# Goal of the exercise
All that should come back is the lines of the data below from the one containing "Heidelberg (2013). https://doi.org/10.1007/978-3-642-37798-3_39" to the one containing "68. Zinn, C.: Algorithmic", inclusive, exactly as they stand.
*** Dataset entries Section Begins ***
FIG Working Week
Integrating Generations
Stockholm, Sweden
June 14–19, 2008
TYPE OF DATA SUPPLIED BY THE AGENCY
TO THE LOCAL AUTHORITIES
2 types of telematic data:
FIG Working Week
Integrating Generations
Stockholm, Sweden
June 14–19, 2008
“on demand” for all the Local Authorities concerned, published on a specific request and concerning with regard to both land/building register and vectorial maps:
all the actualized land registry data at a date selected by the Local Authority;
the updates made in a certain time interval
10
*** Dataset entries Section Ends ***
*** Dataset entries Section Begins ***
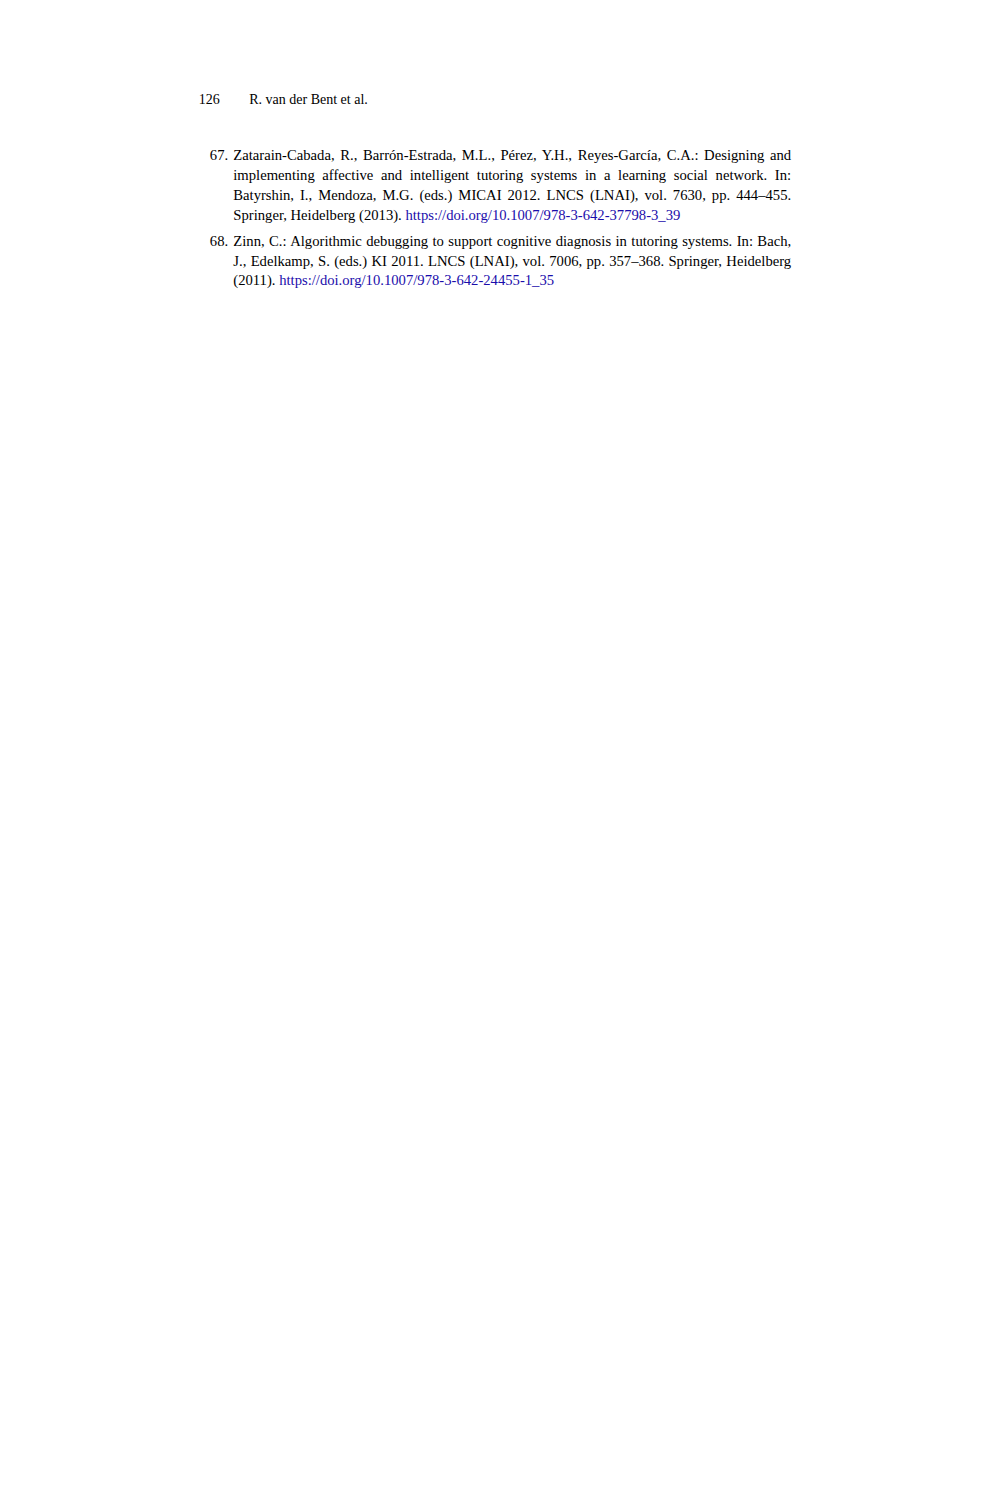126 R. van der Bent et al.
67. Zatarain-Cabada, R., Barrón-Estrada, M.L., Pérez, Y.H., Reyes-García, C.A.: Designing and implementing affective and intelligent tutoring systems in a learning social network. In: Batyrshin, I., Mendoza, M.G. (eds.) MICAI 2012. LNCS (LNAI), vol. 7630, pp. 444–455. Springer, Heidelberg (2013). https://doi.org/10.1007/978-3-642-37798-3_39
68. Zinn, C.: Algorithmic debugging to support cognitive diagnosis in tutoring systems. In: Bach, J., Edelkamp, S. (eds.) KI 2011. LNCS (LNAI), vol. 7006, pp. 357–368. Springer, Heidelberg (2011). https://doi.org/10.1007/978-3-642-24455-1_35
*** Dataset entries Section Ends ***
# Result of this task
67. Zatarain-Cabada, R., Barrón-Estrada, M.L., Pérez, Y.H., Reyes-García, C.A.: Designing and implementing affective and intelligent tutoring systems in a learning social network. In: Batyrshin, I., Mendoza, M.G. (eds.) MICAI 2012. LNCS (LNAI), vol. 7630, pp. 444–455. Springer, Heidelberg (2013). https://doi.org/10.1007/978-3-642-37798-3_39
68. Zinn, C.: Algorithmic debugging to support cognitive diagnosis in tutoring systems. In: Bach, J., Edelkamp, S. (eds.) KI 2011. LNCS (LNAI), vol. 7006, pp. 357–368. Springer, Heidelberg (2011). https://doi.org/10.1007/978-3-642-24455-1_35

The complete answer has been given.